In gap control, Niemelä is normally very sound. One concern I’ve noticed is his crossover step. In the clip above, he takes an improper angle after failing to realize he will lose the race to a loose puck. Consequently, the attacking player is able to gain an edge on him, as you see his crossover step break down with his inside edge sliding out underneath the step.
In other instances, Niemelä maintains an excellent gap and times a good crossover step to keep his opponents to the perimeter of the zone and force them into low-danger shot attempts.
In the defensive zone, the Finnish defender uses his body well to establish his space in puck battles but is still prone to angling mistakes. In the clip above, notice again how he’s a step behind the opponent heading into the corner but catches a break with his stick play. He recovers well and completes a controlled zone exit before joining the rush for a shot attempt—something he likes doing.
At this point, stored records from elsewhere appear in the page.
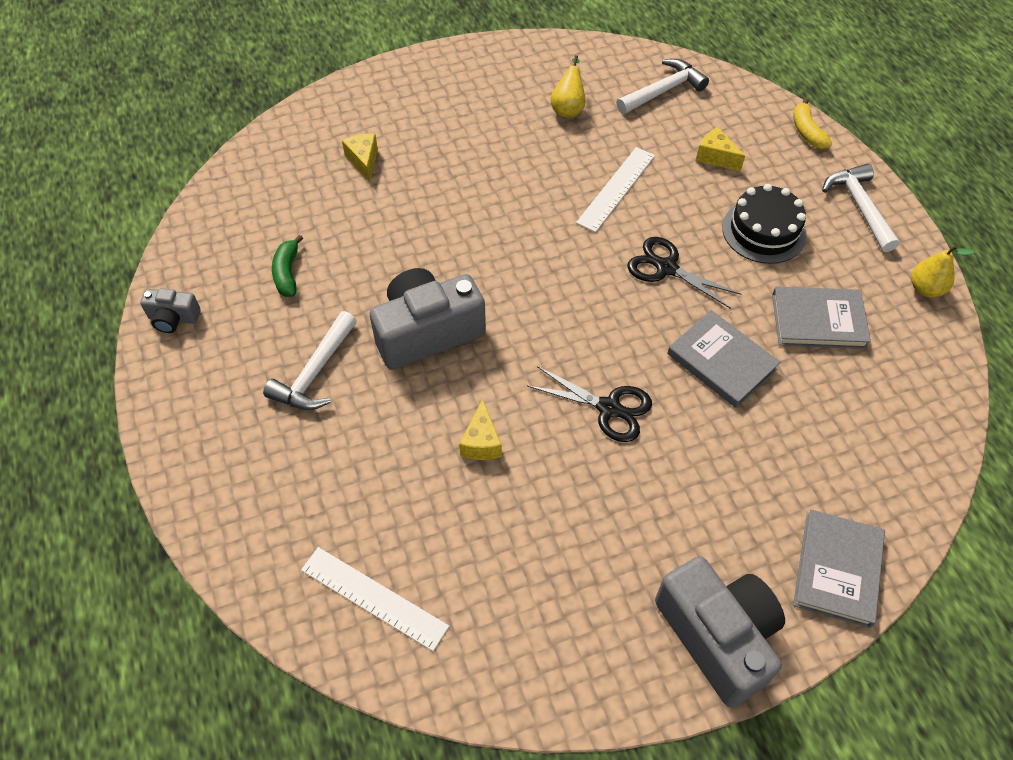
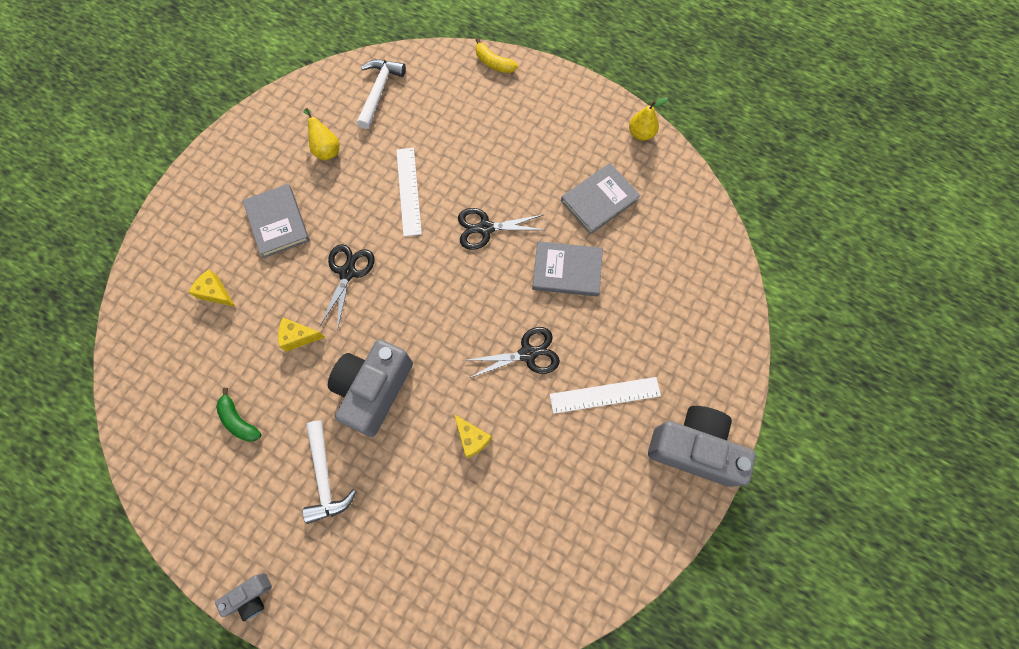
camera: 40 degrees left, 15 degrees up
(173, 318) = (187, 518): grey camera -> grey camera (251, 596)
(374, 597) = (493, 591): white ruler -> white ruler (605, 395)
(494, 219) = (348, 272): none -> black scissors
(715, 157) = (452, 122): yellow cheese -> yellow cheese (299, 337)
(764, 231) = (523, 158): black cake -> none
(837, 570) = (722, 356): grey book -> grey book (278, 222)
(859, 207) = (564, 100): white hammer -> none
Niemelä’s puck support tendencies extend to the defensive zone, too. In this clip, it looks like he may improperly dash to the corner but he maintains good spacing and is able to disrupt the play when appropriate. Another concern I’ve noticed is he does like to chase the play—sometimes behind the net or sometimes out of position up the ice. In this case, however, he’s successful in clearing the puck.
Finally, I appreciate his more stagnant defensive positioning, too. Early in this clip, Niemelä uses his entire frame to box his opponent out of the high-danger area. When a loose puck is lying at their feet primed for a rebound attempt, Niemelä uses his solid base to check the opponent’s stick and upper body away from the puck before clearing it out of danger. Next, he maintains a good gap forcing the puck-carrier up the wall and to the perimeter without chasing the play and successfully closes off any clear path to the net. He does make an error in the corner towards the end of the shift and, again, could use some correction on his checking angles.
All in all, Niemelä is an above-average skater and puck-mover for his age at this level. Teams covet sound and steady defenders like him who will have plenty of time to fine tune their defensive skills and express their offensive capabilities.
Expected Pick Range
Colin Cudmore (@CudmoreColin) over at silversevensens.com has done remarkable work compiling draft rankings and establishing an ‘Expected Pick Range’ from a variety of different sources. You can read about his methodology here, track the compiled rankings here, and use his data viz (embedded below) here.
Niemelä’s Expected Pick Range: #30 to #49 - 1st to 2nd round
Niemelä has seemingly cemented his status as a second-round pick when the draft happens and that’s a testament to his steady play as a defender well above his age group. His offensive ceiling likely won’t attract teams with an early pick, but he should be an easy selection for any club - especially those with multiple picks in rounds two and three.